◆ **TEXT EXTRACT**:
____

Article 4: Indigenous peoples, in exercising their right to self-determination, have the right to autonomy or self-government in matters relating to their internal and local affairs, as well as ways and means for financing their autonomous functions.

In other words, the declaration supports self-government for Aboriginal states within the Australian Commonwealth, rather than secession from the Commonwealth. Nonetheless, it obviously sets the Aboriginal political class a compelling goal to pursue in the next stage of its unfinished business.

This is not surprising, since the declaration was largely written by Australian Aboriginal activists. For several years, the Aboriginal and Torres Strait Islander Commission maintained at Australian expense a permanent office in Geneva where it lobbied members of the United Nations Human Rights Council and helped draw up the declaration. The Australian most involved was Mick Dodson, co-author of the 1997 Bringing Them Home report that accused Australia of genocide. Dodson subsequently served as a member of the UN’s Permanent Forum on Indigenous Issues in New York, a body which recorded his role as follows:

Mick has for over a decade participated in the crafting of the text of the Draft Declaration on the Rights of Indigenous Peoples in the United Nations Working Group on Indigenous Populations and in its more recent considerations by the Working Group of the United Nations Commission on Human Rights.

Another Australian who played a similar role was Megan Davis, Professor of Law at the University of New South Wales, who was also one of the drafters of the Declaration on the Rights of Indigenous Peoples. In 2010 she was appointed to the UN Permanent Forum on Indigenous Issues as an “expert member”, and in 2015 she was made its permanent chair. Davis has used this forum to invite Aboriginal activists to its New York sessions to give evidence about how racist and reprobate Australia supposedly is. At one such session, Aboriginal academic and co-chair of the National Congress of Australia’s First Peoples, Jackie Huggins, made accu­sations of breaches of the Declaration of the Rights of Indigenous Peoples and thereby helped make the case for Aboriginal sovereignty. Huggins told the forum Australia’s failings included:

numerous programs and actions which do not meet international human rights standards … Despite many recommendations by the United Nations over the years calling upon States to review their constitutions and laws to ensure non-discrimination, equality and respect for the rights of Indigenous Peoples, the Australian Constitution remains unchanged and allows the parliament to make laws which discriminate against Aboriginal and Torres Strait Islander peoples.

Huggins told the forum that Australian government policy for over­coming Aboriginal social and health problems, especially its adoption of cashless welfare cards, undermined the dignity of people in remote communities with its “mandatory regimes that are in place to restrict expenditure on alcohol, gambling and tobacco”. Huggins said the government was breaching UN principles. “In reality,” she said, it “advances poli­cies and actions that explicitly remove and deny indigenous control and decision making.”

____

◆ **GIVEN DATA**:
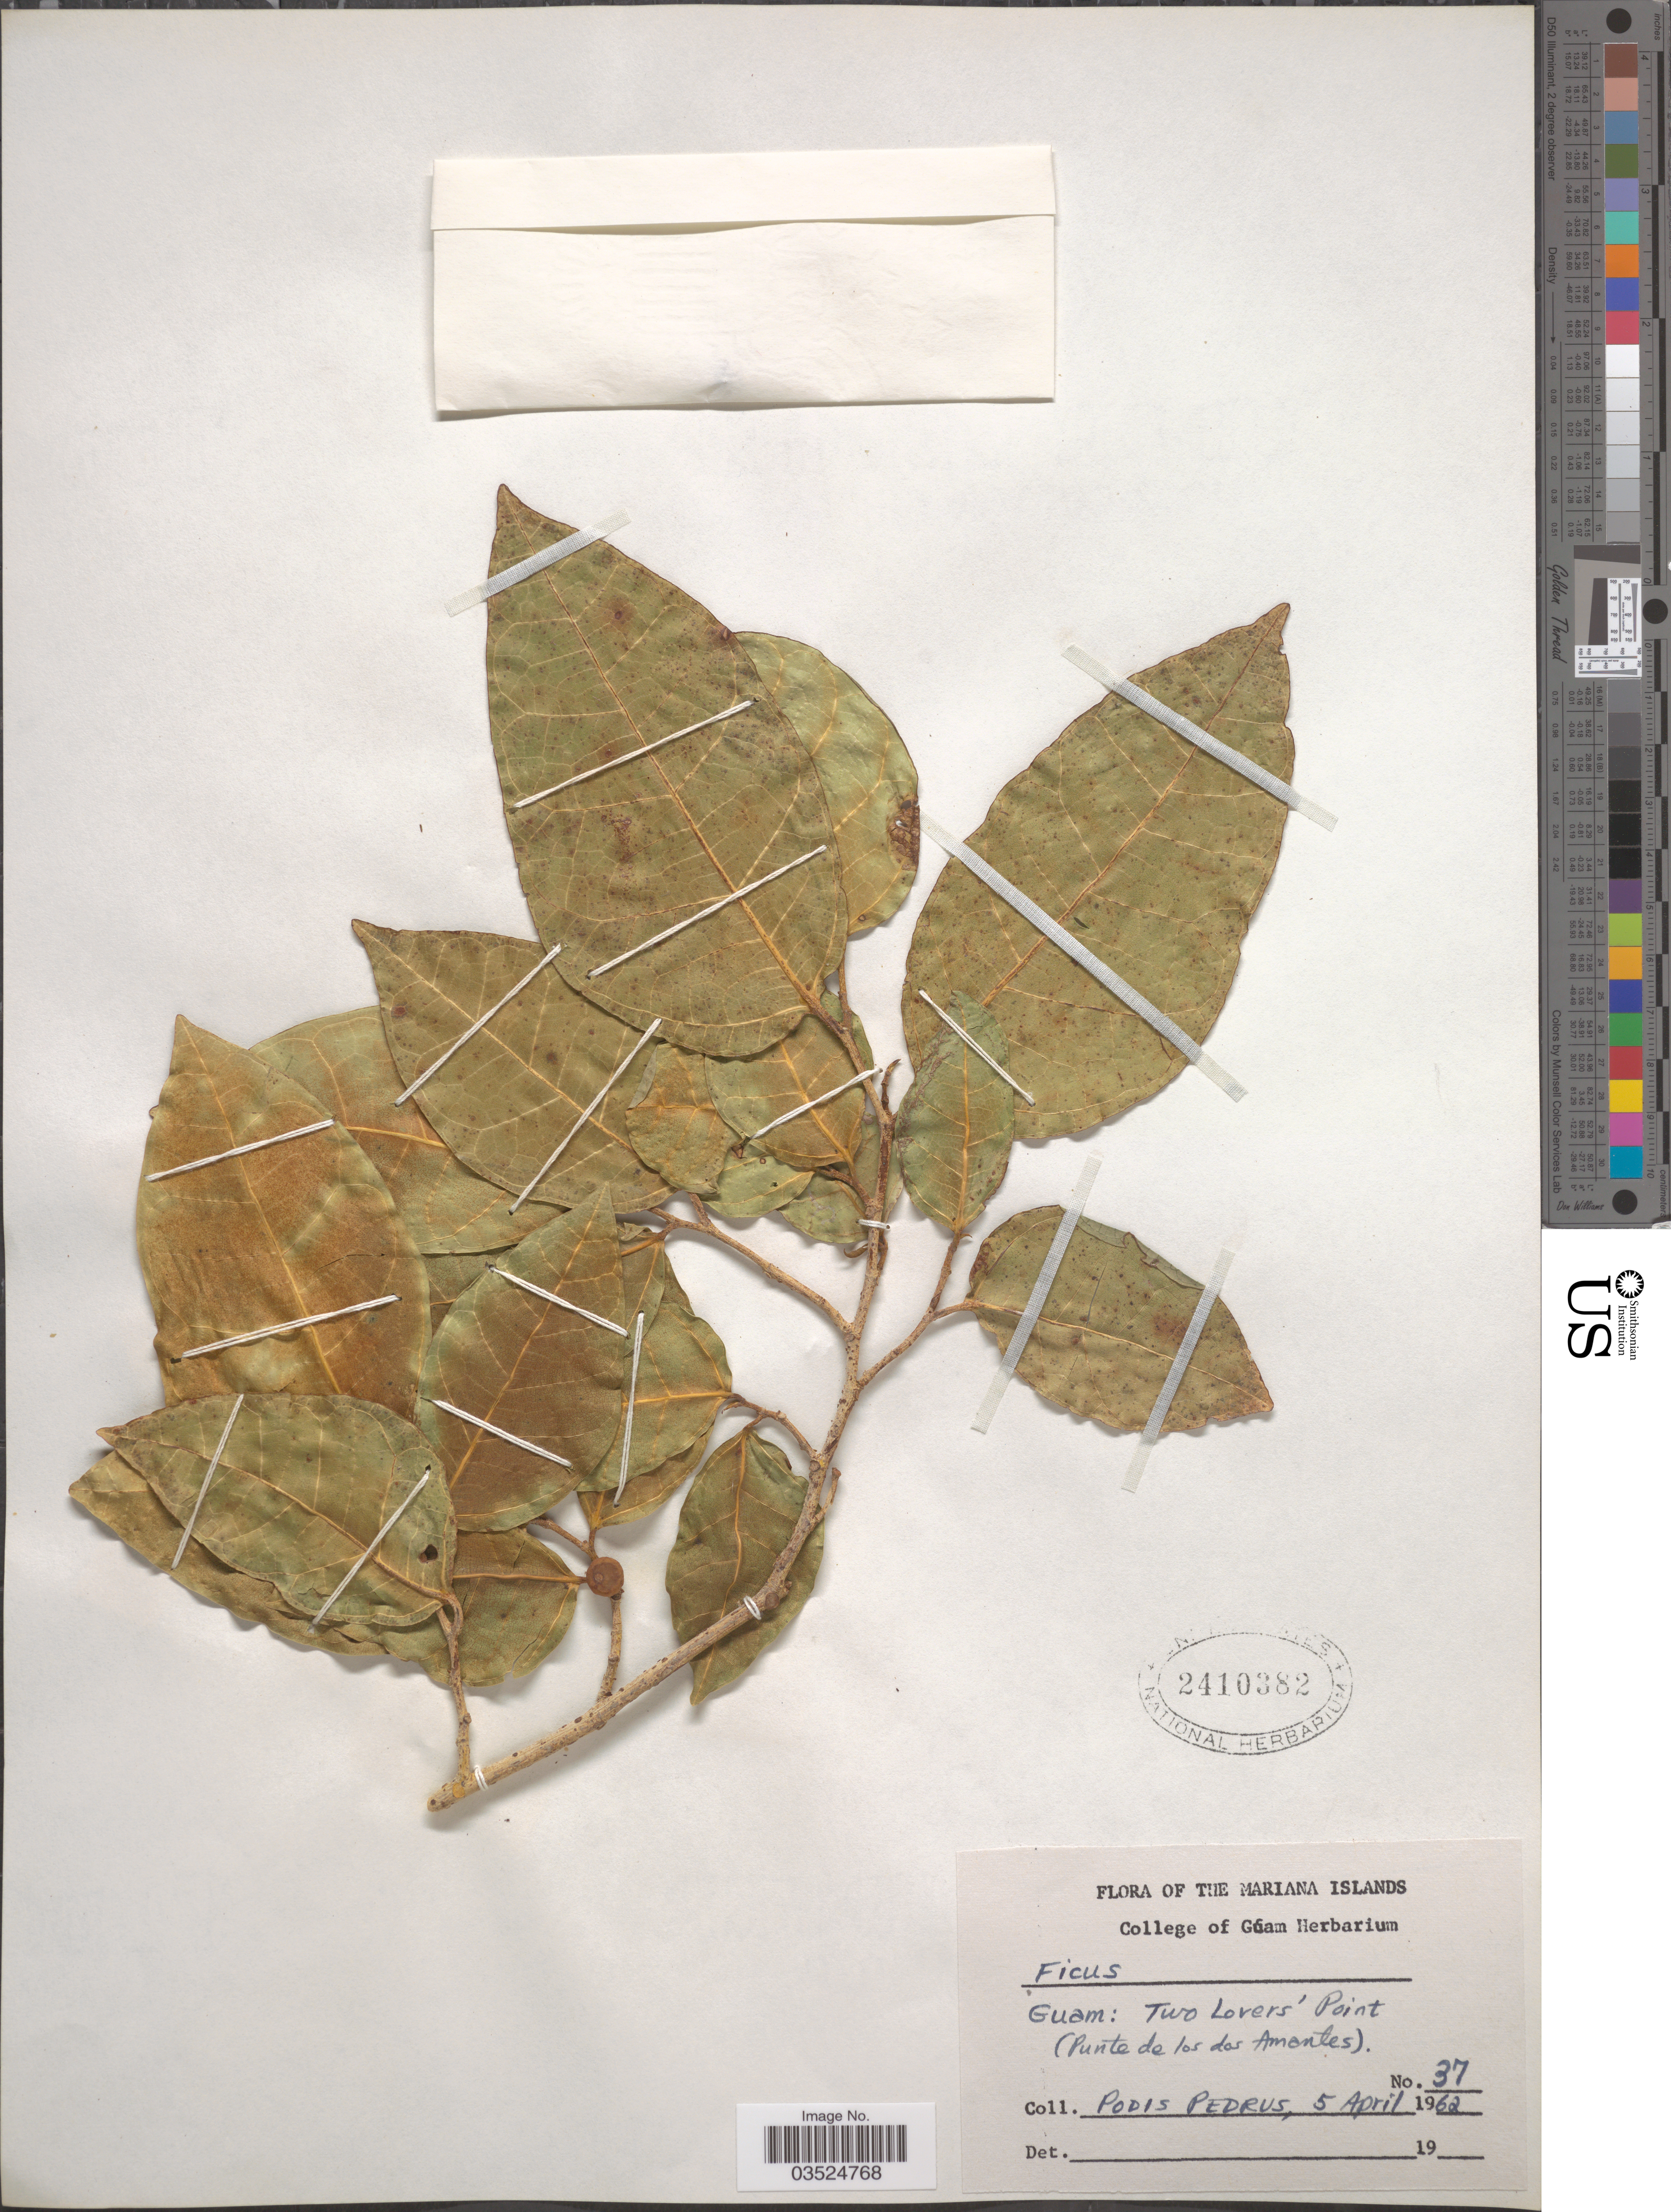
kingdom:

____

Can you pick up the passage on Australia and the UN Declaration on the Rights of Indigenous Peoples after its final sentence and carry it forward?

◆ **WRITTEN RESPONSE**:
These claims, no matter how dubious, were made so they could be used against Australia in international courts and other forums. Australia is being treated as if it was a racist regime like South Africa before its international reputation enforced the reforms of 1994. The proponents of this fiction who, like those at Barunga, claim they are the legitimate “owners and occupiers of Australia”, are trying to bring about a similar outcome by making Australia an international pariah.

The UN declaration endorses other policies long demanded by radical Aboriginal activists. If Australia votes for constitutional approval of the Voice, these are the kinds of demands that will be put before Parliament and its bureaucracy. For a start it supports the estab­lishment of separate indigenous political structures:

Article 18: Indigenous peoples have the right to participate in decision-making matters which would affect their rights, through representatives chosen by themselves in accordance with their own procedures, as well as to maintain and develop their own indigenous decision-making institutions.

The declaration also endorses customary law and wants indigenous tribunals to determine breaches and punishments, with the sole constraint that they accord with con­cepts of international human rights. Apart from the fact that indigenous people remain entitled to all the host nation’s welfare and citizenship benefits, the host nation’s own laws do not rate a mention:

Article 34: Indigenous peoples have the right to promote, develop and maintain their institutional structures and their distinctive customs, spirituality, traditions, procedures, practices and, in cases where they exist, juridical systems or customs, in accordance with international human rights standards.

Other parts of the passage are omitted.